▸ ACTION ITEM
Leaving the pictures aside, repeat each line below exactly.

──────────

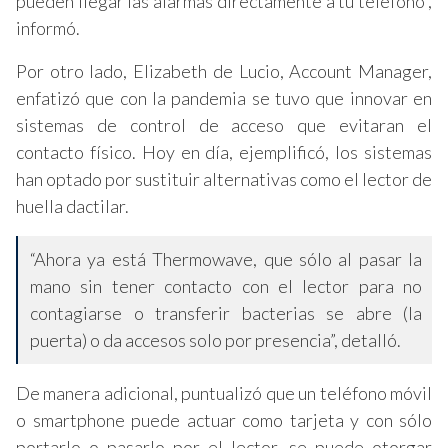
pueden llegar las alarmas directamente a tu teléfono”,
informó.
Por otro lado, Elizabeth de Lucio, Account Manager,
enfatizó que con la pandemia se tuvo que innovar en
sistemas de control de acceso que evitaran el
contacto físico. Hoy en día, ejemplificó, los sistemas
han optado por sustituir alternativas como el lector de
huella dactilar.
“Ahora ya está Thermowave, que sólo al pasar la
mano sin tener contacto con el lector para no
contagiarse o transferir bacterias se abre (la
puerta) o da accesos solo por presencia”, detalló.
De manera adicional, puntualizó que un teléfono móvil
o smartphone puede actuar como tarjeta y con sólo
portarlo o pasarlo por el lector, se puede otorgar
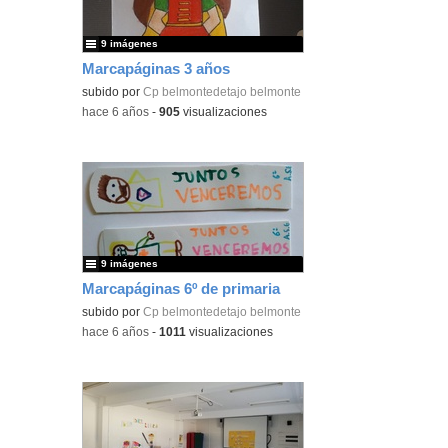
9 imágenes
Marcapáginas 3 años
subido por
Cp belmontedetajo belmonte
-
hace 6 años
-
905
visualizaciones
9 imágenes
Marcapáginas 6º de primaria
subido por
Cp belmontedetajo belmonte
-
hace 6 años
-
1011
visualizaciones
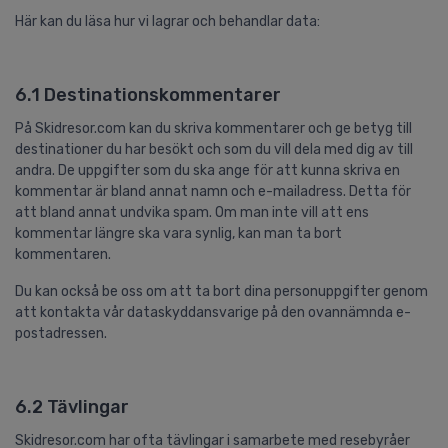
Här kan du läsa hur vi lagrar och behandlar data:
6.1 Destinationskommentarer
På Skidresor.com kan du skriva kommentarer och ge betyg till
destinationer du har besökt och som du vill dela med dig av till
andra. De uppgifter som du ska ange för att kunna skriva en
kommentar är bland annat namn och e-mailadress. Detta för
att bland annat undvika spam. Om man inte vill att ens
kommentar längre ska vara synlig, kan man ta bort
kommentaren.
Du kan också be oss om att ta bort dina personuppgifter genom
att kontakta vår dataskyddansvarige på den ovannämnda e-
postadressen.
6.2 Tävlingar
Skidresor.com har ofta tävlingar i samarbete med resebyråer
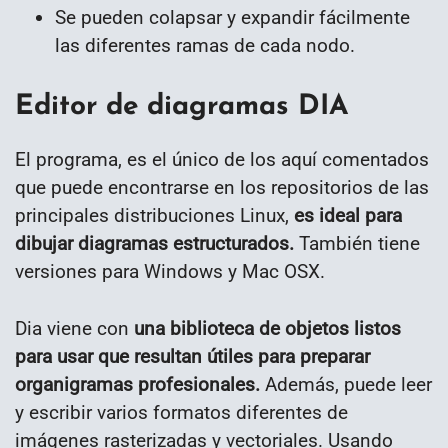
Se pueden colapsar y expandir fácilmente
las diferentes ramas de cada nodo.
Editor de diagramas DIA
El programa, es el único de los aquí comentados
que puede encontrarse en los repositorios de las
principales distribuciones Linux,
es ideal para
dibujar diagramas estructurados.
También tiene
versiones para Windows y Mac OSX.
Dia viene con
una biblioteca de objetos listos
para usar que resultan útiles para preparar
organigramas profesionales.
Además, puede leer
y escribir varios formatos diferentes de
imágenes rasterizadas y vectoriales. Usando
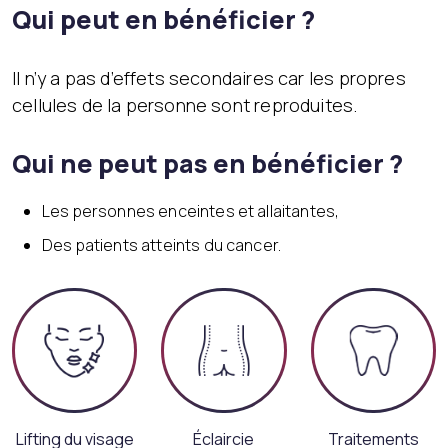
Qui peut en bénéficier ?
Il n’y a pas d’effets secondaires car les propres
cellules de la personne sont reproduites.
Qui ne peut pas en bénéficier ?
Les personnes enceintes et allaitantes,
Des patients atteints du cancer.
Lifting du visage
Éclaircie
Traitements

──────────

▸ OUTPUT FOR THIS EXERCISE
pueden llegar las alarmas directamente a tu teléfono”,
informó.
Por otro lado, Elizabeth de Lucio, Account Manager,
enfatizó que con la pandemia se tuvo que innovar en
sistemas de control de acceso que evitaran el
contacto físico. Hoy en día, ejemplificó, los sistemas
han optado por sustituir alternativas como el lector de
huella dactilar.
“Ahora ya está Thermowave, que sólo al pasar la
mano sin tener contacto con el lector para no
contagiarse o transferir bacterias se abre (la
puerta) o da accesos solo por presencia”, detalló.
De manera adicional, puntualizó que un teléfono móvil
o smartphone puede actuar como tarjeta y con sólo
portarlo o pasarlo por el lector, se puede otorgar
9 imágenes
Marcapáginas 3 años
subido por
Cp belmontedetajo belmonte
-
hace 6 años
-
905
visualizaciones
9 imágenes
Marcapáginas 6º de primaria
subido por
Cp belmontedetajo belmonte
-
hace 6 años
-
1011
visualizaciones
Här kan du läsa hur vi lagrar och behandlar data:
6.1 Destinationskommentarer
På Skidresor.com kan du skriva kommentarer och ge betyg till
destinationer du har besökt och som du vill dela med dig av till
andra. De uppgifter som du ska ange för att kunna skriva en
kommentar är bland annat namn och e-mailadress. Detta för
att bland annat undvika spam. Om man inte vill att ens
kommentar längre ska vara synlig, kan man ta bort
kommentaren.
Du kan också be oss om att ta bort dina personuppgifter genom
att kontakta vår dataskyddansvarige på den ovannämnda e-
postadressen.
6.2 Tävlingar
Skidresor.com har ofta tävlingar i samarbete med resebyråer
Se pueden colapsar y expandir fácilmente
las diferentes ramas de cada nodo.
Editor de diagramas DIA
El programa, es el único de los aquí comentados
que puede encontrarse en los repositorios de las
principales distribuciones Linux,
es ideal para
dibujar diagramas estructurados.
También tiene
versiones para Windows y Mac OSX.
Dia viene con
una biblioteca de objetos listos
para usar que resultan útiles para preparar
organigramas profesionales.
Además, puede leer
y escribir varios formatos diferentes de
imágenes rasterizadas y vectoriales. Usando
Qui peut en bénéficier ?
Il n’y a pas d’effets secondaires car les propres
cellules de la personne sont reproduites.
Qui ne peut pas en bénéficier ?
Les personnes enceintes et allaitantes,
Des patients atteints du cancer.
Lifting du visage
Éclaircie
Traitements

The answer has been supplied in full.